Brusquement, l’obscurité me happa, et j’en appelais à toutes mes capacités de concentration pour oublier ce faux pas de mon cerveau. Comment j’avais pu me laisser penser à Elle ? Combien de fois l’avais-je regretté, à chaque fois que j’y pensais ?

Il ne fera jamais complètement noir pour un vampire, pourtant, c’était exactement ce que je ressentais. J’avais l’impression que l’obscurité m’imprégnait de sa noirceur, me forçant à m’y abandonner entièrement. Je me retournai, guettant une échappatoire. La moindre minuscule petite sortie.

Rien.

Le vide.

Pur et simple.

Quelque chose ne va pas ? demanda une voix visiblement inquiète.

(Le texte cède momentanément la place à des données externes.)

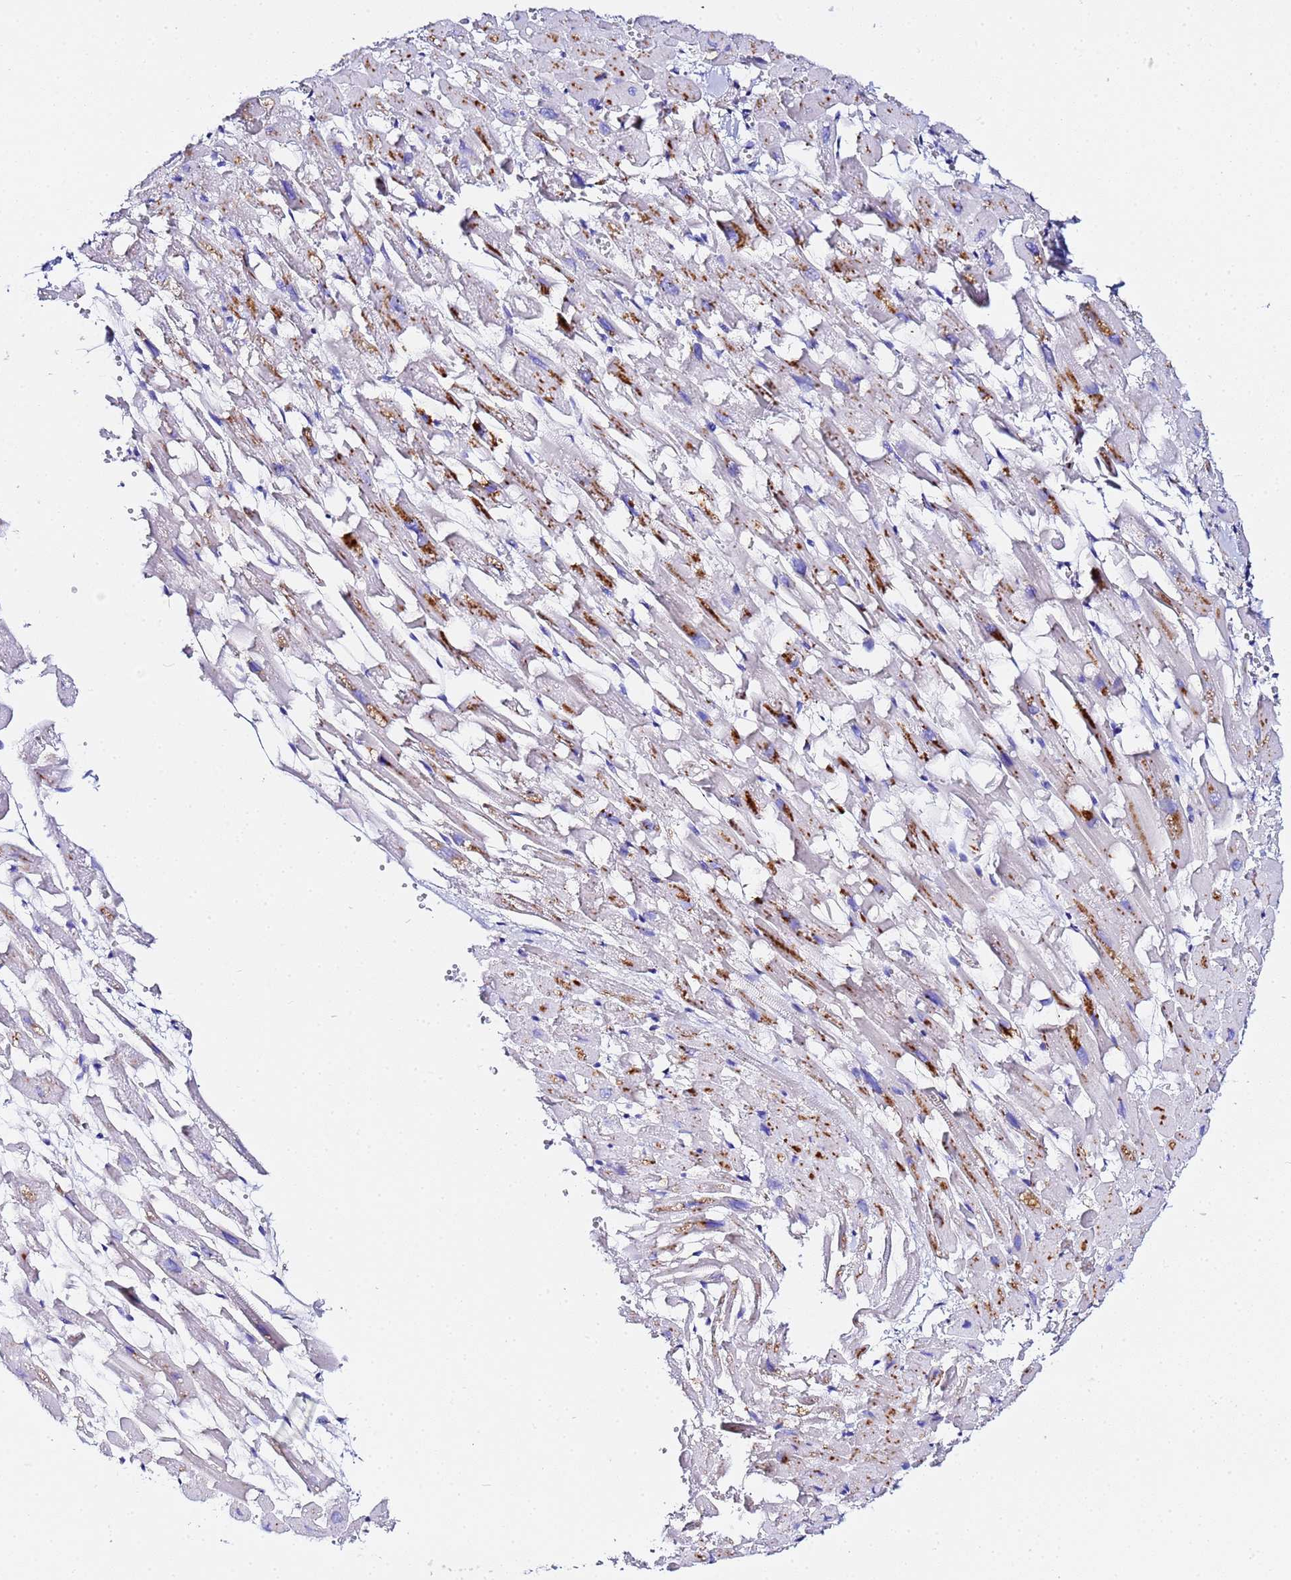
{"staining": {"intensity": "negative", "quantity": "none", "location": "none"}, "tissue": "heart muscle", "cell_type": "Cardiomyocytes", "image_type": "normal", "snomed": [{"axis": "morphology", "description": "Normal tissue, NOS"}, {"axis": "topography", "description": "Heart"}], "caption": "Heart muscle stained for a protein using immunohistochemistry (IHC) displays no expression cardiomyocytes.", "gene": "VTI1B", "patient": {"sex": "female", "age": 64}}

 Je levai la tête. Dans ma tête, le noir avait cédé à du rouge sombre. Ce n’est que lorsque je me ressaisis quelques secondes plus tard que je constatais avec stupeur que mes pas m’avaient conduis à la personne la plus désespérée de la ville à part moi.

Une magnifique jeune fille arborant un sourire radieux.